Actions to take.
1. List the authors named in the abstract on treatment as usual in early intervention.
2. Retype, word for word, the part of the abstract on treatment as usual in early intervention that opens with the words containing "Objectives: This study" and closes with "early intervention services.".
3. Extend the abstract on treatment as usual in early intervention, picking up after its final sentence.

Selected extract.
----
International Meeting for Autism Research: Treatment as Usual In Early Intervention: Control Group or Legitimate Contender?

Treatment as Usual In Early Intervention: Control Group or Legitimate Contender?

Saturday, May 14, 2011: 1:30 PM
Elizabeth Ballroom GH (Manchester Grand Hyatt)
1:15 PM
A. M. Steiner, A. Snow and K. Chawarska, Yale University School of Medicine, New Haven, CT
Background: Research on the effects of early intervention in autism is often complicated by a number of methodological factors, including the selection of an appropriate control group. With the increasing dissemination of empirically supported treatments (ESTs) and integration of practice guidelines into legislature, “treatment as usual” (TAU), may be becoming something quite different than once assumed. Currently, there is limited investigation into the nature of TAU, how these services compare with recommended standards, and outcomes observed in children receiving TAU (McLennan, 2008; Stahmer, 2007).

Objectives: This study describes the characteristics and outcomes of TAU services in the Tri-State area in a cohort of toddlers presenting for the first differential diagnosis from 2006-2010. We also compare the outcomes of children in our cohort to outcomes reported in recent clinical trials of early intervention services.
----
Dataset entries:
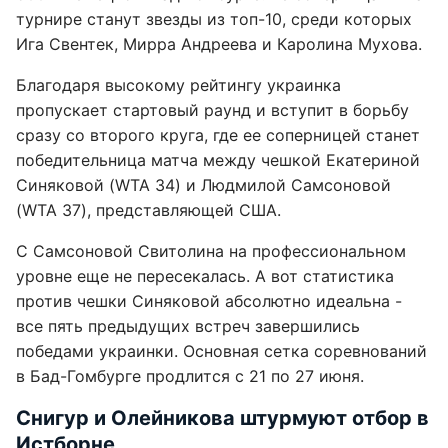
турнире станут звезды из топ-10, среди которых
Ига Свентек, Мирра Андреева и Каролина Мухова.
Благодаря высокому рейтингу украинка
пропускает стартовый раунд и вступит в борьбу
сразу со второго круга, где ее соперницей станет
победительница матча между чешкой Екатериной
Синяковой (WTA 34) и Людмилой Самсоновой
(WTA 37), представляющей США.
С Самсоновой Свитолина на профессиональном
уровне еще не пересекалась. А вот статистика
против чешки Синяковой абсолютно идеальна -
все пять предыдущих встреч завершились
победами украинки. Основная сетка соревнований
в Бад-Гомбурге продлится с 21 по 27 июня.
Снигур и Олейникова штурмуют отбор в
Истборне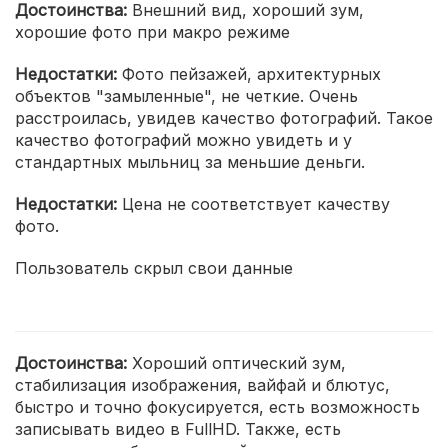
Достоинства:
Внешний вид, хороший зум,
хорошие фото при макро режиме
Недостатки:
Фото пейзажей, архитектурных
объектов "замыленные", не четкие. Очень
расстроилась, увидев качество фотографий. Такое
качество фотографий можно увидеть и у
стандартных мыльниц за меньшие деньги.
Недостатки:
Цена не соответствует качеству
фото.
Пользователь скрыл свои данные
Достоинства:
Хороший оптический зум,
стабилизация изображения, вайфай и блютус,
быстро и точно фокусируется, есть возможность
записывать видео в FullHD. Также, есть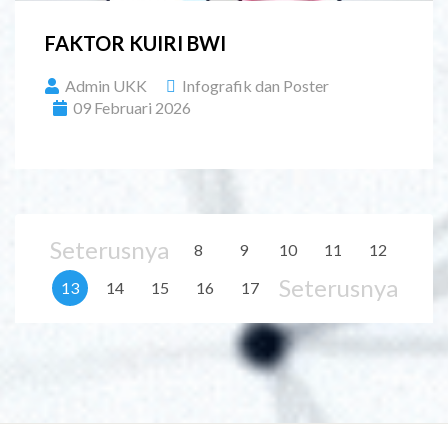
FAKTOR KUIRI BWI
Admin UKK
Infografik dan Poster
09 Februari 2026
Seterusnya
8
9
10
11
12
Seterusnya
13
14
15
16
17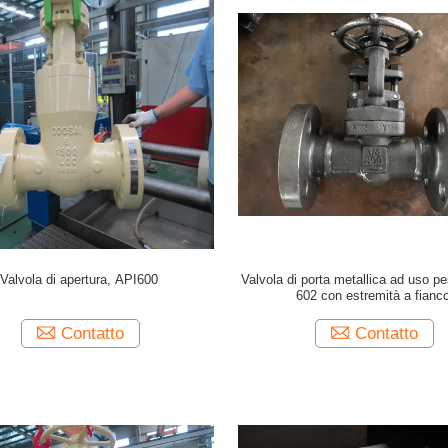
Valvola di apertura, API600
Valvola di porta metallica ad uso p
602 con estremità a fianc
Contatto
Contatto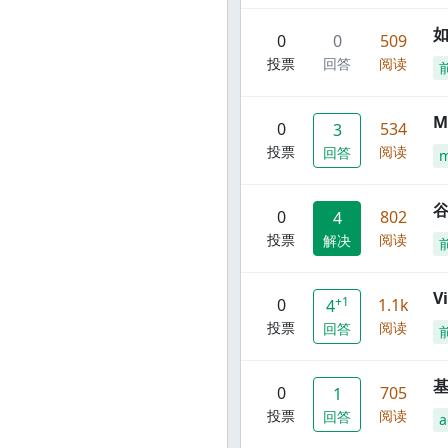
0
0
509
投票
回答
阅读
M
0
534
3
投票
阅读
回答
谷
0
802
4
投票
阅读
解决
V
+1
0
1.1k
4
投票
阅读
回答
0
705
1
投票
阅读
回答
a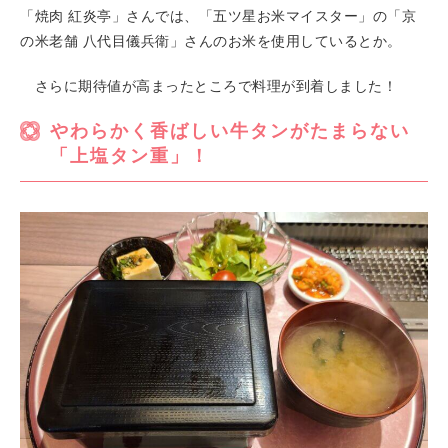
「焼肉 紅炎亭」さんでは、「五ツ星お米マイスター」の「京
の米老舗 八代目儀兵衛」さんのお米を使用しているとか。
さらに期待値が高まったところで料理が到着しました！
やわらかく香ばしい牛タンがたまらない
「上塩タン重」！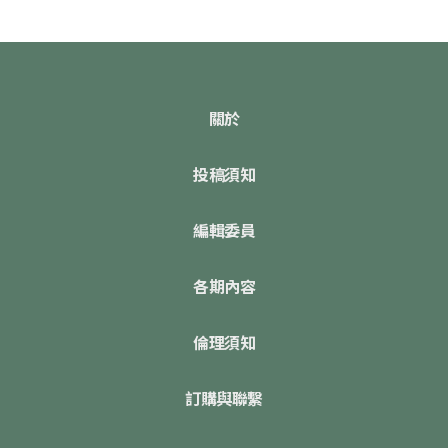
關於
投稿須知
編輯委員
各期內容
倫理須知
訂購與聯繫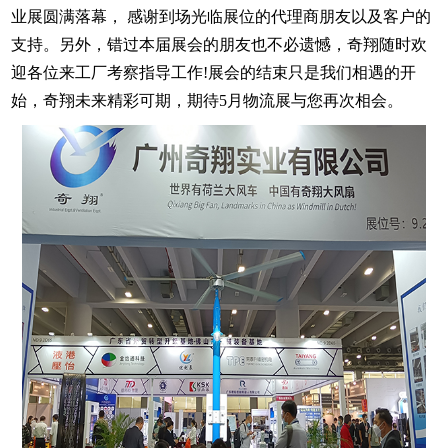
业
展圆满落幕， 感谢到场光临展位的代理商朋友以及客户的
支持
。
另外，错过
本届
展会的朋友也不必遗憾，
奇翔
随时欢
迎各位来工厂考察指导工作!展会的结束只是我们相遇的开
始，
奇翔
未来精彩可期，期待
5月物流展与
您再次相会。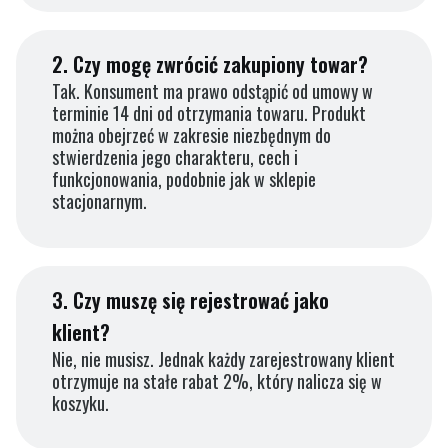
2.
Czy mogę zwrócić zakupiony towar?
Tak. Konsument ma prawo odstąpić od umowy w
terminie 14 dni od otrzymania towaru. Produkt
można obejrzeć w zakresie niezbędnym do
stwierdzenia jego charakteru, cech i
funkcjonowania, podobnie jak w sklepie
stacjonarnym.
3.
Czy muszę się rejestrować jako
klient?
Nie, nie musisz. Jednak każdy zarejestrowany klient
otrzymuje na stałe rabat 2%, który nalicza się w
koszyku.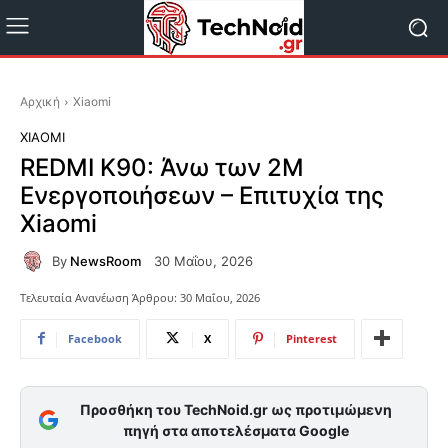
Αρχική
Xiaomi
XIAOMI
REDMI K90: Άνω των 2M
Ενεργοποιήσεων – Επιτυχία της
Xiaomi
By
NewsRoom
30 Μαΐου, 2026
Τελευταία Ανανέωση Άρθρου:
30 Μαΐου, 2026
Facebook
X
Pinterest
Προσθήκη του TechNoid.gr ως προτιμώμενη
πηγή στα αποτελέσματα Google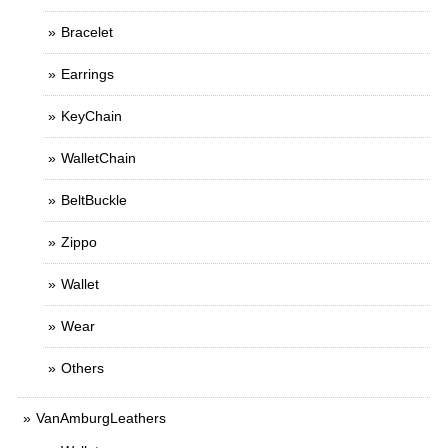
Bracelet
Earrings
KeyChain
WalletChain
BeltBuckle
Zippo
Wallet
Wear
Others
VanAmburgLeathers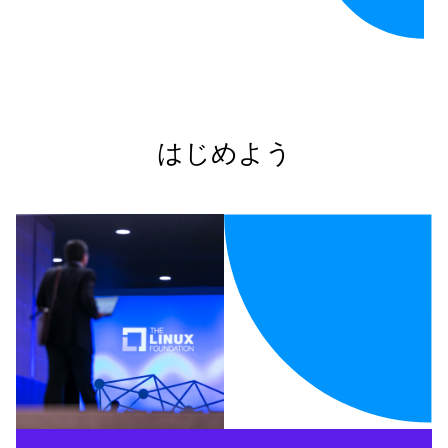
はじめよう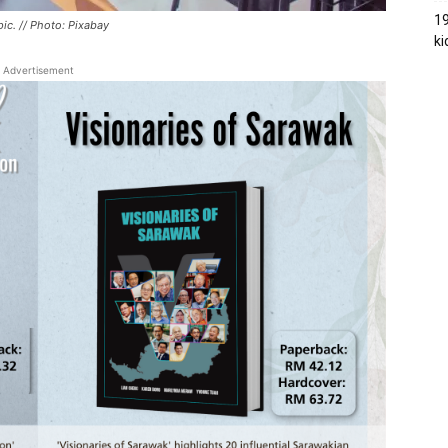
19
pic. // Photo: Pixabay
ki
Advertisement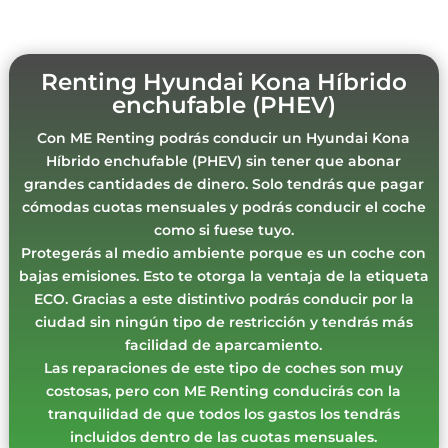
Renting Hyundai Kona Híbrido
enchufable (PHEV)
Con ME Renting podrás conducir un Hyundai Kona
Híbrido enchufable (PHEV) sin tener que abonar
grandes cantidades de dinero. Solo tendrás que pagar
cómodas cuotas mensuales y podrás conducir el coche
como si fuese tuyo.
Protegerás al medio ambiente porque es un coche con
bajas emisiones. Esto te otorga la ventaja de la etiqueta
ECO. Gracias a este distintivo podrás conducir por la
ciudad sin ningún tipo de restricción y tendrás más
facilidad de aparcamiento.
Las reparaciones de este tipo de coches son muy
costosas, pero con ME Renting conducirás con la
tranquilidad de que todos los gastos los tendrás
incluidos dentro de las cuotas mensuales.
----
Task results.
1. A. M. Steiner, A. Snow, K. Chawarska

2.
Objectives: This study describes the characteristics and outcomes of TAU services in the Tri-State area in a cohort of toddlers presenting for the first differential diagnosis from 2006-2010. We also compare the outcomes of children in our cohort to outcomes reported in recent clinical trials of early intervention services.

3.
Methods: Forty-four consecutive referrals of children with an ASD received a comprehensive developmental evaluation between 14-26 months (T1) and were re-evaluated at approximately 36 months (T2) of age. Detailed parental report of intervention services was collected at T1 and 2, and cross-referenced with IFSPs and other documentation to promote accuracy. Evaluations at T1 and 2 included the Mullen Scales of Early Learning (Mullen), the Autism Diagnostic Observation Schedule (ADOS-G, Modules 1 & 2), the Vineland Adaptive Behavior Scales-II (VABS-II), and a best estimate clinical diagnosis from an experienced clinician.

Results: Analyses suggest that there is significant variability in the programming children received, although it was broadly consistent with practice parameters specified by local service agencies. On average, children received approximately 16.5 hrs/wk of total programming (SD=8.5), including 1.9 hrs/wk of speech therapy (SD=1.1), 0.9 hrs/wk of occupational therapy (SD=0.7), and 10.3 hrs/wk of early intervention services (SD=7.1). In general, children who presented with higher ADOS severity scores received more intensive programs (r=.32, p<.04), although there was still significant variability within this group. Despite this variability, results suggest that, as a group, children who received community-based services made substantial developmental gains on the Mullen between T1 and T2, with 1.4 SD (t=6.1; p<.001; d=.88) and 1.6 SD (t=7.8; p<.001; d=1.0) gain in Receptive and Expressive Language, respectively. Improvements in Visual Reception were more modest (0.5 SD; t=2.5; p<.02) while ADOS severity scores were stable across time. In addition, as a group, children evidenced significant improvements on the VABS in Communication (0.7 SD; t=4.7; p<.001) and there was no decline in standard scores in other domains.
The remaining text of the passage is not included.